Deep Learning Segmentation of Lumen and Vessel on IVUS Images
Jung-Eun Park1, Jihoon Kweon1, Do-Yoon Kang1, Pil Hyung Lee1, Jung-Min Ahn1, Soo-Jin Kang1, Duk-Woo Park1, Seung-Whan Lee1, Cheol Whan Lee1, Seong-Wook Park1, Seung-Jung Park1, Young-Hak Kim1
Asan Medical Center, Korea (Republic of)1
Intravascular Ultrasound (IVUS) is one of the most common imaging modality in the clinical field. However, due to the poor image contrast of ultrasound, it is very hard to clearly differentiate structures such as lumen and vessel areas on the image. As a result, it has still remained a challenging task even though state-of-the-art image processing technology has been developed. Recently, wide applications of deep learning have been reported for various medical imaging modalities like X-ray, computed tomography (CT), and magnetic resonance imaging (MRI). In this study, a novel deep learning method was proposed for the accurate segmentation of IVUS images.

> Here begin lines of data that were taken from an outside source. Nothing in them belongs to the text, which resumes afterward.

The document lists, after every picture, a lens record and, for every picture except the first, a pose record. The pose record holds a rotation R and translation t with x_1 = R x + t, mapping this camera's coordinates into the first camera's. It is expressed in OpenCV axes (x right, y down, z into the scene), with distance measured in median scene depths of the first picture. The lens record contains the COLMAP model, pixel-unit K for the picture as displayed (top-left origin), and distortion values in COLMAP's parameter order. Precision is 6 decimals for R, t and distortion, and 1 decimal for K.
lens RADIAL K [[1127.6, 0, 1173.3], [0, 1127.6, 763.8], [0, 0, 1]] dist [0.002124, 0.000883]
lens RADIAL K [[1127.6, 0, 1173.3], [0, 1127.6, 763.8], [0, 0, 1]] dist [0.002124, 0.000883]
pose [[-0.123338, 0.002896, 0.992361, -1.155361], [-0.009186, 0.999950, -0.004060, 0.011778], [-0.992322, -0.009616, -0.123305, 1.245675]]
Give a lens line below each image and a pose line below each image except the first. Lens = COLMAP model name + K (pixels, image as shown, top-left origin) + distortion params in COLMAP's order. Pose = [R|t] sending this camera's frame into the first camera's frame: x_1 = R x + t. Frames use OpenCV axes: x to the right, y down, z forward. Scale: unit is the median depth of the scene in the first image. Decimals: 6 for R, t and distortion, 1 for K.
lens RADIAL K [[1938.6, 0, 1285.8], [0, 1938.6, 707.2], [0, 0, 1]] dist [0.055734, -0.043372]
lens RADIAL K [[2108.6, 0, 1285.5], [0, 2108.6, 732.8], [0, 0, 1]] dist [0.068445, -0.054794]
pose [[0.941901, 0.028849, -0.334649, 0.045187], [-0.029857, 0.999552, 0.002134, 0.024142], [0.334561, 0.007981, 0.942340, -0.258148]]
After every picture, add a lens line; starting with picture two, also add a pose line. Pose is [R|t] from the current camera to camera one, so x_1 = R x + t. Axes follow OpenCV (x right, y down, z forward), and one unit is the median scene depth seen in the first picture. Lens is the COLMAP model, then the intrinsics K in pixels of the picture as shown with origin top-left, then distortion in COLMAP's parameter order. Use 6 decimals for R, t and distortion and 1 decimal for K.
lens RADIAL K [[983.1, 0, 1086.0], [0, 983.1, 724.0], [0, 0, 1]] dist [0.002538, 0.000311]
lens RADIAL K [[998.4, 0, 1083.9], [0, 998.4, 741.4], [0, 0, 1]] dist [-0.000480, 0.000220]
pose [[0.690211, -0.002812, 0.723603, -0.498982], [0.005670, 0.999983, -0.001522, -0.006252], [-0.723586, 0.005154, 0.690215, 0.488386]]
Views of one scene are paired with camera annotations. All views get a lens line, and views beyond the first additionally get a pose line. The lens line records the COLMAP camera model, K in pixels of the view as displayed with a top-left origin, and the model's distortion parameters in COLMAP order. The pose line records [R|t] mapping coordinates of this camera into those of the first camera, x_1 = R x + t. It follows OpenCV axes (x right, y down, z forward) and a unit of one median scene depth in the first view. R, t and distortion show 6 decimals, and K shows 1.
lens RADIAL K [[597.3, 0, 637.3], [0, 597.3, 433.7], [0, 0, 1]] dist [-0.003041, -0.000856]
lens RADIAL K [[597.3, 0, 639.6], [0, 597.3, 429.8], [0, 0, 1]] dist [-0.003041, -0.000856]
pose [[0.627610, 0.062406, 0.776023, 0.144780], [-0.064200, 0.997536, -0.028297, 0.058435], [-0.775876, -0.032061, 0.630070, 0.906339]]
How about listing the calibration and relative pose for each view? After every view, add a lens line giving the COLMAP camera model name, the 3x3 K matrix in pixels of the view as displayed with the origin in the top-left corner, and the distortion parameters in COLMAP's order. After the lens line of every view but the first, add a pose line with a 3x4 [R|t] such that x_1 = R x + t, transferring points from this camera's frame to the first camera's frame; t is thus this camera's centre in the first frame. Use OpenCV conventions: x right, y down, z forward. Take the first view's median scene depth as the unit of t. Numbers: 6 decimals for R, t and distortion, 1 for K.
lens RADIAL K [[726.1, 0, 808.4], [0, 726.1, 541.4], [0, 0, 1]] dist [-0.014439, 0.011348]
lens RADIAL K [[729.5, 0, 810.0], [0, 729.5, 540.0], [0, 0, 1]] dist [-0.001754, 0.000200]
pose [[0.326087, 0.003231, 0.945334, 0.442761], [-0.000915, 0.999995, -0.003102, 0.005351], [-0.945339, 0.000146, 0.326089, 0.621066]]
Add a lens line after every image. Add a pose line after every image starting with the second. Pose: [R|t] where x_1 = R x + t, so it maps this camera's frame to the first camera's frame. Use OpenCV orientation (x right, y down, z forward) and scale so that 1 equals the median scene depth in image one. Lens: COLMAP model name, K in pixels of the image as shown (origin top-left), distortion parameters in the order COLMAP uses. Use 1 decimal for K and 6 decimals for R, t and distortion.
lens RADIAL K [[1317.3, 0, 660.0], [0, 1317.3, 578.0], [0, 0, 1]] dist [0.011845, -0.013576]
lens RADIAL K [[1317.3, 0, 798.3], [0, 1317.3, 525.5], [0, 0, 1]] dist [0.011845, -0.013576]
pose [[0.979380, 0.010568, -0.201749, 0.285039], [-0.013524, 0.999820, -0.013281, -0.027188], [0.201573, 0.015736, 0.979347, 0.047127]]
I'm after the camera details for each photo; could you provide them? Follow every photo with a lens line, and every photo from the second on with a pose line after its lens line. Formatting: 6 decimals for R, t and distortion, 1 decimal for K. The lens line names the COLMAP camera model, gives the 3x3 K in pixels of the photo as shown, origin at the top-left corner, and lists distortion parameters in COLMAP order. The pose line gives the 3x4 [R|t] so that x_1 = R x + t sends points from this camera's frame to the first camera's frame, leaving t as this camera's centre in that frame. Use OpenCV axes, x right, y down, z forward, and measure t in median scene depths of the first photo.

118 IVUS imaging was conducted and collected for 101 patients who visited Asan Medical Center (AMC) in Nov. 2016. After excluding 14 IVUS imaging for the previous stenting, three radiographers with more than ten years of experience annotated lumen and vessel on 9715 frames. The proposed model created by modifying U-Net architecture had two decoders for shape and edges, respectively. The loss functions were dice coefficient loss and weighted dice coefficient loss for each decoder. Model performance was evaluated with Jaccard Index (JI), Hausdorff Distance (HD), and Percentage of Area Difference (PAD) were also considered besides Dice Coefficient (DC).
Overall, deep learning models showed excellent performance for the segmentation of both lumen and vessel areas. the proposed model best performed for lumen segmentation indicating 0.9483 of DC, 0.9038 of JI, 4.2812 of HD, and 6.8784 of PAD for lumen segmentation. For vessel area, the proposed model showed 0.9642 of DC, which was comparable to that from DeeplabV3+.
By applying deep learning segmentation, IVUS segmentation could be automated, thereby facilitating 3D modeling and fusion techniques with other imaging modalities.